Une fois que le cadre est posé, on peut donc distinguer deux types de censure:
- une censure offensive, qui s’exerce à travers des groupes de pressions extrêmement organisés, notamment sur les réseaux sociaux, et désormais en partie infiltrés dans l’establishment. Cette méthode est « traditionnelle », elle remonte au temps des cabales et de la claque; l’activisme identitaire en bande organisée s’est simplement substitué aux anciens « groupes d’intérêt ». Elle recourt à la violence, à l’anathème et au rapport de force; elle vise la destruction des artistes ciblés et l’élimination pure et simple de la concurrence, par la violence. Cet illibéralisme se développe dans un contexte économiquement libéral (prédominance du secteur privé), par définition dépourvu de protection. Dans cette configuration, l’Etat exerce une censure en se comportant certes de manière verticale, mais il agit comme n’importe quel acteur privé: pour défendre son intérêt, son électorat, son idéologie, en lieu et place de l’intérêt général. Ou en cédant au plus fort.

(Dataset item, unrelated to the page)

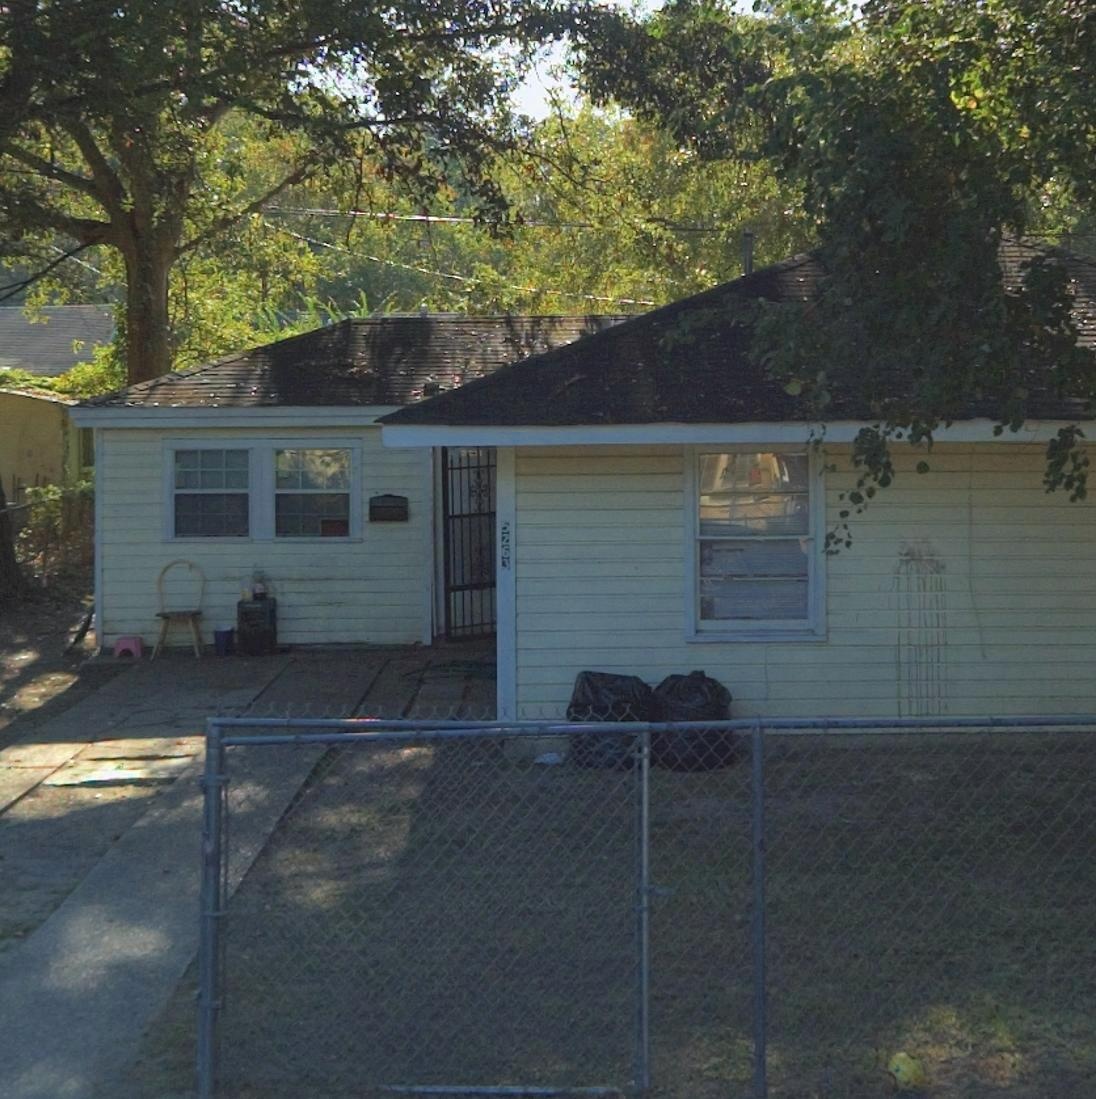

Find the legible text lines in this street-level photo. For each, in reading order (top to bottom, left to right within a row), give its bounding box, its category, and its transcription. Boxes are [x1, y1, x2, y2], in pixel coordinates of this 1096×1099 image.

[501, 520, 511, 571] StreetNumber: 5263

- une censure « défensive » qui résulte de la peur d’être qualifié de censeur, et dans un premier temps de l’intériorisation, dans un second de la normativisation, du discours des vrais censeurs « offensifs ». Les déprogrammations se multiplient et sont désormais le fait des responsables publics eux-mêmes. Mais dans la plupart des cas, cette autocensure ne se manifeste pas à cette étape – dont l’avantage consiste à la rendre visible pour l’opinion – mais survient en amont, rendant dès lors impossible le développement de propositions artistiques originales et libres, extérieures à toute logique de validation. Les artistes ne répondant à aucun de ces critères marketing et identitaires, critères absolument étrangers au langage de leur art, sont tous simplement raturés avant même de pouvoir demander une quelconque « visibilisation ». Ce second illibéralisme se développe dans un contexte quant à lui interventionniste.
La double censure bénéficie donc des méthodes historiques de la censure qui opère dans un paysage essentiellement privé. Mais elle se voit aussi amplifiée par l’inertie bureaucratique culturelle – dans un contexte quant à lui interventionniste, mais dans lequel l’Etat se comporte comme un acteur privé, soucieux d’abord de son intérêt. Une telle mise au carré trouve enfin dans la viralité des réseaux sociaux un autre outil de démultiplication. La double censure exerce un effet de tenaille de plus en plus étouffant et destructeur sur la jeune création; elle ne privilégie que l’arrivisme, le clientélisme et l’absence intégrale d’imagination.